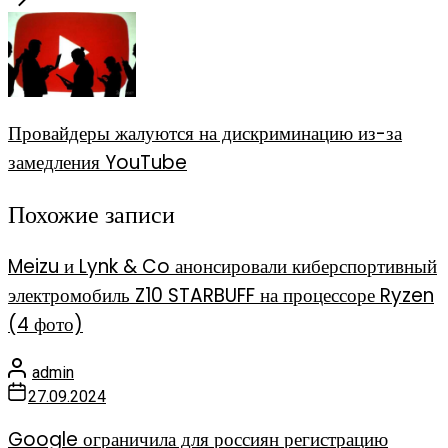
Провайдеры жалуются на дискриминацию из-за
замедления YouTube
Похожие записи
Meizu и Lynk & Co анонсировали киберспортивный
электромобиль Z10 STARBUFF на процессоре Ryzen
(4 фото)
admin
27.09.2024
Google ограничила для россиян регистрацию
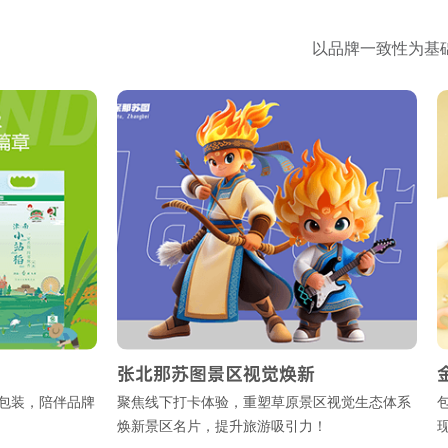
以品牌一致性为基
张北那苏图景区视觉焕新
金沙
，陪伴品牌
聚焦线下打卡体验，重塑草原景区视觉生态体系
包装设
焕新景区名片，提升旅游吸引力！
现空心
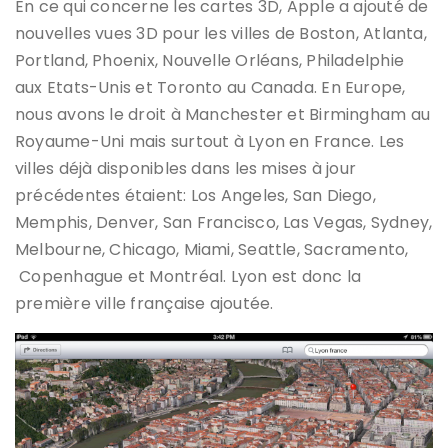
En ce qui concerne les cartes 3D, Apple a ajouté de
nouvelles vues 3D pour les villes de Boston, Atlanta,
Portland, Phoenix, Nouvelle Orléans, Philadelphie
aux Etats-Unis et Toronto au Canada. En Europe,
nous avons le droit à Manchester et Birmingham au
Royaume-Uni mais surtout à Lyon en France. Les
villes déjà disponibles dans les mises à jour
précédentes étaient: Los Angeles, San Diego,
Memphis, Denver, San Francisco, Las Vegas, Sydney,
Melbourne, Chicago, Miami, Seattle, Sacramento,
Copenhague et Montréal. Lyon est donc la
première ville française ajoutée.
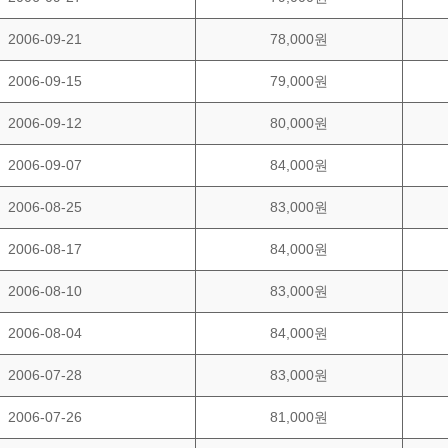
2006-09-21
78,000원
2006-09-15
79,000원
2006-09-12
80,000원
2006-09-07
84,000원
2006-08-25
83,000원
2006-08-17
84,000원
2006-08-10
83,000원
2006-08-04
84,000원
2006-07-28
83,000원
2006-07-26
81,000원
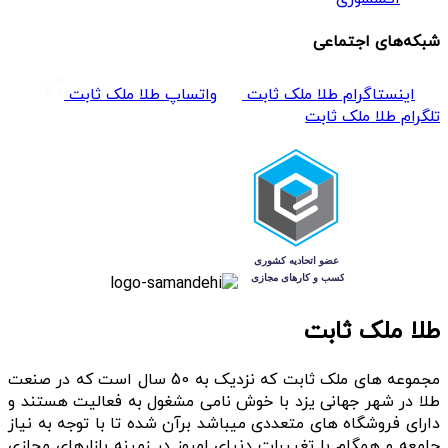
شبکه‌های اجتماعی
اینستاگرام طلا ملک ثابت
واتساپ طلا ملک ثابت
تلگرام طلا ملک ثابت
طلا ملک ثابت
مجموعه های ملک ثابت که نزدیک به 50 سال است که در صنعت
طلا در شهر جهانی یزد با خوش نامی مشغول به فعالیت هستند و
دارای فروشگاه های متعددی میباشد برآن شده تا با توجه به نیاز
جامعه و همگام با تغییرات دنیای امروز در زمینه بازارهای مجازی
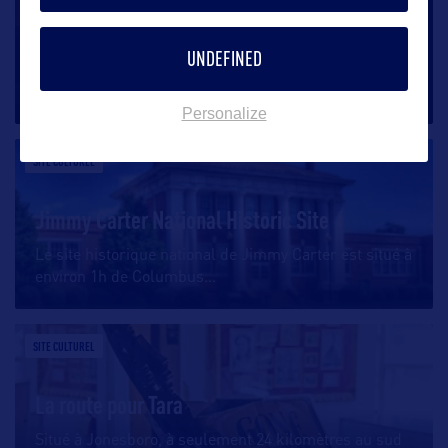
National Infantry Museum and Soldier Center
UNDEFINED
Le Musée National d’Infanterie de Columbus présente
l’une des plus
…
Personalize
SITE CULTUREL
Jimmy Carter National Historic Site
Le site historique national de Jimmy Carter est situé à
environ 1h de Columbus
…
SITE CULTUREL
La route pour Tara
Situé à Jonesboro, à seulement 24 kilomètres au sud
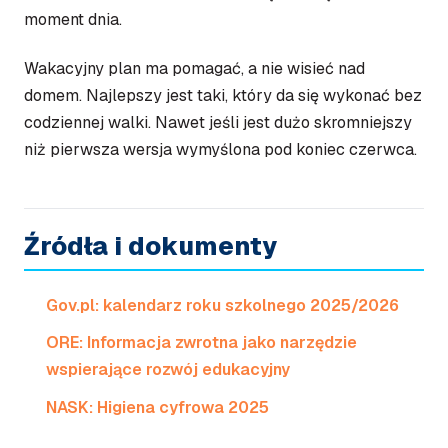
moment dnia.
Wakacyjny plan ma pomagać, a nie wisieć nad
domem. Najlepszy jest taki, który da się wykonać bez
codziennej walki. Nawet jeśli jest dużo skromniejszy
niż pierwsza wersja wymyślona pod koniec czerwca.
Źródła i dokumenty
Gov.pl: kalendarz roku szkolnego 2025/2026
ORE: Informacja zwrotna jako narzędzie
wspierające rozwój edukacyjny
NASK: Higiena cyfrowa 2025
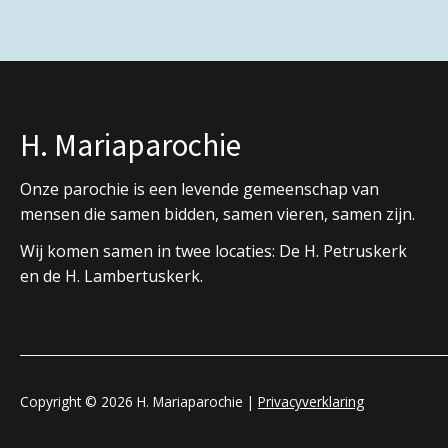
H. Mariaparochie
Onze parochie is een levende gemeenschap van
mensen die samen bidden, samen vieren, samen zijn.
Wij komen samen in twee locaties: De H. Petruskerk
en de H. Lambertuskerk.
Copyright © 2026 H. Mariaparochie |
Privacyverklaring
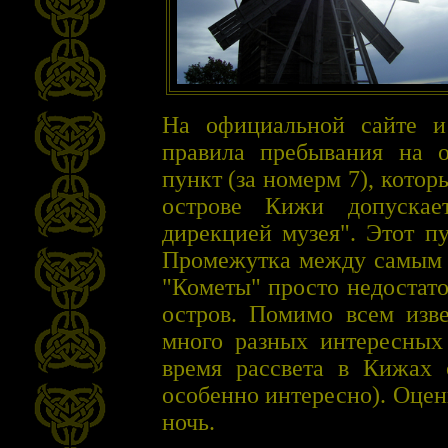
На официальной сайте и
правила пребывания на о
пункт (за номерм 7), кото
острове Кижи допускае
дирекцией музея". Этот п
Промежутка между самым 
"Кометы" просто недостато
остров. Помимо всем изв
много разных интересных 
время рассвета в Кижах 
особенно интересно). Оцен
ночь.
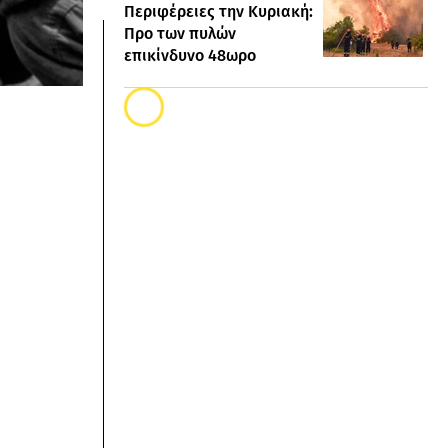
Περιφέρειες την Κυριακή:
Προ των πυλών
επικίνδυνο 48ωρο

# ACTION ITEM:
Please give the number of lines above that include the string "villes", with nothing added.

# SOLUTION TO THIS EXERCISE:
2